With hundreds of the Maximus Hero models now in the wild - ASUS ROG is an exceptionally popular brand after all - it was unclear if this was a problem isolated to a bad batch or the consequence of a flaw in the motherboard's design. Nonetheless BuildZoid, an enthusiast overclocker and well-respected contributor to tech sites worldwide, appears to have identified both the cause and a way of identifying units that will be susceptible.
Internet sleuths placed an understandable focus on the components visually affected by the flaw. BuildZoid posited however that the visual indicators might just be symptoms of a problem upstream, particular as a MOSFET shorting would potentially cause a failure downstream (hence causing the Code 53 error).

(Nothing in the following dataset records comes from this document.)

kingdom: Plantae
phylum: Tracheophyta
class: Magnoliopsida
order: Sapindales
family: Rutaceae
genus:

Just adjacent to the affected area one key component might have been overlooked: the larger POSCAP located above the 4th DIMM slot. He noticed that in all the photos of affected Hero motherboards the white polarity indicator stripe on the capacitor was oriented on the left, but a press sample received by Tech Tuber JayzTwoCents and used extensively in post-launch testing had a flipped orientation.
A polymer capacitor oriented with the polarity reversed won't fail immediately; it will heat up, have a shorter life-span, and increased current leakage before failing entirely. Its failure could conceivably cause those burnt MOSFETS to fail so spectacularly, affecting power distribution to the memory controller and effectively bricking the board.
BuildZoid can't be 100% sure that this is the cause without having access to his own sample of the board and concrete information that there aren't two board revisions in the wild. Checking it would be trivial though with even a basic digital multi-meter and solid understanding on the circuitry (or better yet, a full schematic).
(1) Known good capacitor orientation via JayzTwoCents //
(2) Capacitor orientation on failed motherboard via WCCFTech
If the conjecture is accurate then this is an embarrassing turn of events for a company who have built a strong reputation for quality over years.
The flaw should have be picked up in manufacturing, either by the automatic pick-and-place process used to lay out components on the base PCB, or by later QA steps that compare high-resolution images of finished boards with a reference photo to identify discrepancies. Affected boards should never have made it into consumer hands.
Lacking confirmation from ASUS and a formal batch recall, the best way for owners to assess the risk to their system is by visually inspecting the motherboard. All should be good if that white bar is on the right; a white bar on the left however is cause for concern.
It should also be stressed that there is no indication of a general problem with Intel's Z690 chipset, nor ASUS ROG's wider range of Z690 motherboards.